Dismissed solution ideas (after case 4): DRBD9? Commercial support?
...
Unfortunately kernel 3.16 fell victim to someone trying to "fix" the VLAN encapsulation. In fact that fix made the kernel drop packets occationally enough to render this kernel unusable.
Other ideas
Out of, kind of.
...
Probable Solution
Fixing drbd_main.c rg.
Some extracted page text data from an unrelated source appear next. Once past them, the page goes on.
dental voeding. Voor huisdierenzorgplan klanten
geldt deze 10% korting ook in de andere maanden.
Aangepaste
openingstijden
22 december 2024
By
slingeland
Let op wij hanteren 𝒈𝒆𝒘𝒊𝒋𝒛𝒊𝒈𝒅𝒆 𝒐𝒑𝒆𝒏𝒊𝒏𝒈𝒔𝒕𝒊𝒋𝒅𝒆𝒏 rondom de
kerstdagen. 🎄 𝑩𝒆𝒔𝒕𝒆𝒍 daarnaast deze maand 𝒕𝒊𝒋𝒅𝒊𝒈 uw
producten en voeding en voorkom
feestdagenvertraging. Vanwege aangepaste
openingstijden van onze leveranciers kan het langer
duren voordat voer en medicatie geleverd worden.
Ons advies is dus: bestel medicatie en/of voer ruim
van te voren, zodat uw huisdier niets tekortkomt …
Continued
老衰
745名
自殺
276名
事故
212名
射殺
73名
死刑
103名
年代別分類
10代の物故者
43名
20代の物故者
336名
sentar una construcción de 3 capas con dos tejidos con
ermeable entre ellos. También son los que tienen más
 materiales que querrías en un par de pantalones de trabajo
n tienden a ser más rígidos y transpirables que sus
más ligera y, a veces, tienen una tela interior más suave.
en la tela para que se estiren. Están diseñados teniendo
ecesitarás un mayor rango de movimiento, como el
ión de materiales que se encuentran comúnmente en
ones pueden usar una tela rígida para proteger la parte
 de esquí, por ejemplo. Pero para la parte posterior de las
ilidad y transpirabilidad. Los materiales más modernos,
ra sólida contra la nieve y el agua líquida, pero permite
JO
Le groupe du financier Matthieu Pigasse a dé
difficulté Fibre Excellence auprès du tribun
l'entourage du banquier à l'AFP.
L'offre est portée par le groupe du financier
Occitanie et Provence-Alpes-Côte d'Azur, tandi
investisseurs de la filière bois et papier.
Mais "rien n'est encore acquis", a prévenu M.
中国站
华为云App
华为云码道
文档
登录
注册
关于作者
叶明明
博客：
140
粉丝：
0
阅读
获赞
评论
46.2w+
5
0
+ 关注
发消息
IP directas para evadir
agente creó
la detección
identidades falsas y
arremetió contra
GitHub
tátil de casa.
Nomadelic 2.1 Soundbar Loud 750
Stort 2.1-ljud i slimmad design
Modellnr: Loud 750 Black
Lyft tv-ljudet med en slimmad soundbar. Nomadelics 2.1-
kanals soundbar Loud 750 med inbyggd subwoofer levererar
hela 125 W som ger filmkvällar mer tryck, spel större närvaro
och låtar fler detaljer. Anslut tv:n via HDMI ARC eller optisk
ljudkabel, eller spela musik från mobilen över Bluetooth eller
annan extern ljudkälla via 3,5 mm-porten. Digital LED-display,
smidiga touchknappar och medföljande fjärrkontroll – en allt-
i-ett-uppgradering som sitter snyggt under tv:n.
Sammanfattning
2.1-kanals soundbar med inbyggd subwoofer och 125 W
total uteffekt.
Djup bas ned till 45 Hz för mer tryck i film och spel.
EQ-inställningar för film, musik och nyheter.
Kernels 4.0+
We finally entrusted a Kernel specialist, Richard Weinberger from Sigma-Star.at.
We believe that his 0001-drbd-Fix-kernel_sendmsg-usage.patch solves the problem for Kernels 4.0 to 4.9 and have included this in our drbd8-dkms package (See Debian jessie builds of DKMSed upstream DRBD8 Kernel Module and the debian repository's pool directory http://deb.clazzes.org/debian/pool/jessie-drbdpkg-8/).
Kernel 4.10 will get a rewrite of that code and should solve the problem once and for all for everybody.
Conclusion
DRBD is faulty with Kernels 4.0-4.9.
Linbit didn't believe it and didn't care.
We had a professional kernel developer fix it.